Most SDE/ODE diffusion solvers inject uniform white noise throughout the generative trajectory, wasting the model's finite noise budget on frequencies the model already resolved. Colored Noise Sampling (CNS) reframes sampling as targeted, frequency-decoupled energy transfer: it injects noise according to a dynamic, timestep- and frequency-dependent schedule that aligns with the model's inherent spectral bias, steering samples faster toward the data manifold without any retraining.
Key Findings
- Frequency-aware, training-free sampler: CNS replaces uniform white noise with a colored-noise schedule that preferentially allocates energy to unresolved frequency bands, requiring no changes to model weights.
- Consistent fidelity gains: Across architectures (SiT, JiT, FLUX) CNS yields substantial unguided FID reductions on ImageNet-256 (e.g., SiT-XL/2: 8.26 → 6.27; JiT-B/16: 32.39 → 26.69; JiT-H/16: 11.88 → 8.31) and preserves relative improvements under Classifier-Free Guidance.
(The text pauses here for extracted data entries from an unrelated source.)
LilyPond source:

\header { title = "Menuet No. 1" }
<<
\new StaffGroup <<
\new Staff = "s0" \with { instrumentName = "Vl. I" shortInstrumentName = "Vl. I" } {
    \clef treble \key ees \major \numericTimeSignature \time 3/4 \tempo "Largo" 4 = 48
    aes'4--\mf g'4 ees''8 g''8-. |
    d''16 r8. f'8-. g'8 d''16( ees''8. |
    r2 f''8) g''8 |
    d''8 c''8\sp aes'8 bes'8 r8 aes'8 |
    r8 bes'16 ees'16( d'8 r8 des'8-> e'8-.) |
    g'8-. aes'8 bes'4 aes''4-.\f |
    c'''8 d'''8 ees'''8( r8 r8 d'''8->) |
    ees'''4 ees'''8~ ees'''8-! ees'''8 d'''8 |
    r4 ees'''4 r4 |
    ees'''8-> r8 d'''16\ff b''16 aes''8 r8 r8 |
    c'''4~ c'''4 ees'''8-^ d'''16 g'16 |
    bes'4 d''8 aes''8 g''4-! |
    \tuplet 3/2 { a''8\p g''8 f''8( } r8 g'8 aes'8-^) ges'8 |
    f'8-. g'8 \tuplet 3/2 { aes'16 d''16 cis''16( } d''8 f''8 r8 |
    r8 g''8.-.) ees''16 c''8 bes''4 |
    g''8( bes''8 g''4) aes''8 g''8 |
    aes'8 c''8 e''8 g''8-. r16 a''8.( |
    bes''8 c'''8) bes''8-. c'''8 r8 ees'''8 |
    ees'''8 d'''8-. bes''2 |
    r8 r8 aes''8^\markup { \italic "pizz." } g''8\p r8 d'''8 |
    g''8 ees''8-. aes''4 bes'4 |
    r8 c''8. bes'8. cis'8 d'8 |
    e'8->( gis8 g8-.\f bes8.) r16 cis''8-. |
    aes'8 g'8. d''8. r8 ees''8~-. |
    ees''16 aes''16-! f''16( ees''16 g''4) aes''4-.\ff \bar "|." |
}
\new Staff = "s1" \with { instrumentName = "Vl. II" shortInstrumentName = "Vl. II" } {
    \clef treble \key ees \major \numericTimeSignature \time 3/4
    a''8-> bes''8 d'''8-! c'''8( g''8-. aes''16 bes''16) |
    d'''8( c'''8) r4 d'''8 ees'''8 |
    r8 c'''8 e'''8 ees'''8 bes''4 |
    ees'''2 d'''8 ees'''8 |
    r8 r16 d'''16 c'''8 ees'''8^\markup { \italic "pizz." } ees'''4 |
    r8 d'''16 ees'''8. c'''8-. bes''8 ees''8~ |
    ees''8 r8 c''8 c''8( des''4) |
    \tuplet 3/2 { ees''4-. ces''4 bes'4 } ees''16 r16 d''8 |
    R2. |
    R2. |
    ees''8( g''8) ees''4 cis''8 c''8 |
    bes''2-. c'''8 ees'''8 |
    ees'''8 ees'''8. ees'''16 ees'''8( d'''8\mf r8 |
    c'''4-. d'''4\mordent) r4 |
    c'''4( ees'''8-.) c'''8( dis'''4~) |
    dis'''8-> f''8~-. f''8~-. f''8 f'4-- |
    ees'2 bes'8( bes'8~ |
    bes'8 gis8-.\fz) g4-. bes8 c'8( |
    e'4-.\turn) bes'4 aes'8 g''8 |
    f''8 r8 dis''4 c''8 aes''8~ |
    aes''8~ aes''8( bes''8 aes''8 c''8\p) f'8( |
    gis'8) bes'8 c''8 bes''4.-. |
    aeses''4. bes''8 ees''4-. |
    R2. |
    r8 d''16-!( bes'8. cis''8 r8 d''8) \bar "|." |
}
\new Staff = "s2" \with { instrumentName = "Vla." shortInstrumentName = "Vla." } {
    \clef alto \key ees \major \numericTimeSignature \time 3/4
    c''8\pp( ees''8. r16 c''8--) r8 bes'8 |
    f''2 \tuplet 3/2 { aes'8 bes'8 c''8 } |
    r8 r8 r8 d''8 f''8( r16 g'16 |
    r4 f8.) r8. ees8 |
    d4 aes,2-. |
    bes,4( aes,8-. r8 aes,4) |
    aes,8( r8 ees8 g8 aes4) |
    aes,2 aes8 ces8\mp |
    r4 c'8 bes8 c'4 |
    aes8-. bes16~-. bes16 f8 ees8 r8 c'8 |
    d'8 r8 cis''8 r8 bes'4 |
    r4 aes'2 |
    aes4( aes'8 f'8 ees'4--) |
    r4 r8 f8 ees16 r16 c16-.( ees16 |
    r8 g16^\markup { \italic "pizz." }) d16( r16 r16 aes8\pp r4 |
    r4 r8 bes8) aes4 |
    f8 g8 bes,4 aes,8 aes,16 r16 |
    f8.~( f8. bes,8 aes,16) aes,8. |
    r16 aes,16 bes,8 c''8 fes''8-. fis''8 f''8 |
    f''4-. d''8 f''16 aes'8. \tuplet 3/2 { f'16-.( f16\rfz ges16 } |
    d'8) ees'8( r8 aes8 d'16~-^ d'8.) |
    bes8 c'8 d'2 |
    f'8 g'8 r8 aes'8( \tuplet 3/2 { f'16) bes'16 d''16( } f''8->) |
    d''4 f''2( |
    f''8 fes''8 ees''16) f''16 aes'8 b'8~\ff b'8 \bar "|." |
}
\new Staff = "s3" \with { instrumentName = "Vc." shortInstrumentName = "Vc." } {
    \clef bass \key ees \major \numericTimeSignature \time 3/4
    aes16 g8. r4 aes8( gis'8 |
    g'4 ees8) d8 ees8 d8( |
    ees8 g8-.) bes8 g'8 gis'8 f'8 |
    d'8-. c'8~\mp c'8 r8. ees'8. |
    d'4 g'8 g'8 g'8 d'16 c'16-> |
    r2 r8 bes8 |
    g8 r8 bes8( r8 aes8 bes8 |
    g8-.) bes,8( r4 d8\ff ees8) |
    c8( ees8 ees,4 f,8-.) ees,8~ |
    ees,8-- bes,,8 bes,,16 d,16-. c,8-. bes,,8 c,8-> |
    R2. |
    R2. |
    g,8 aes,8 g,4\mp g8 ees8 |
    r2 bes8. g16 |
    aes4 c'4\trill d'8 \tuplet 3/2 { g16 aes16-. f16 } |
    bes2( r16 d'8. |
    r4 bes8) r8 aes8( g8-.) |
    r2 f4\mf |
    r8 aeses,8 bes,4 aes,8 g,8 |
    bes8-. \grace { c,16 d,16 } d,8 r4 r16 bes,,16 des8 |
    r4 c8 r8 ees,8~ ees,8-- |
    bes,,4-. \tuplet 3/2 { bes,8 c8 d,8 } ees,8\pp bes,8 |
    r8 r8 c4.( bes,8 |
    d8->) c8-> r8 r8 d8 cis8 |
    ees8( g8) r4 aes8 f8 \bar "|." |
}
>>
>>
- Plug-and-play inference substitute: Designed as an inference-time stochastic solver, CNS can be dropped into existing sampling pipelines to improve sample quality without retraining or additional dataset access.
Who It's For and Trade-offs
Great fit if you want to improve sample fidelity at inference time across diffusion-based image generators without retraining — researchers tuning samplers, production teams aiming for better quality per-second, and benchmarks comparing samplers. Look elsewhere if you need strictly deterministic samplers with identical runtime profiles, or if your deployment forbids any extra spectral preprocessing: CNS introduces frequency-aware scheduling and may add modest implementation complexity and extra per-step computation to compute/apply frequency-dependent noise schedules. It also assumes the model exhibits the common spectral bias (low-frequency structures resolved earlier), so gains depend on that property being present in the target architecture.
Where It Fits
CNS sits between generic SDE/ODE solvers (which use uniform white noise) and model-retraining approaches that alter training objectives to shape spectral behavior. Its niche is inference-time quality improvement with minimal workflow disruption — unlike retraining, it delivers immediate benefits; unlike purely deterministic samplers, it leverages stochastic, frequency-targeted energy injection to recover fine detail more efficiently.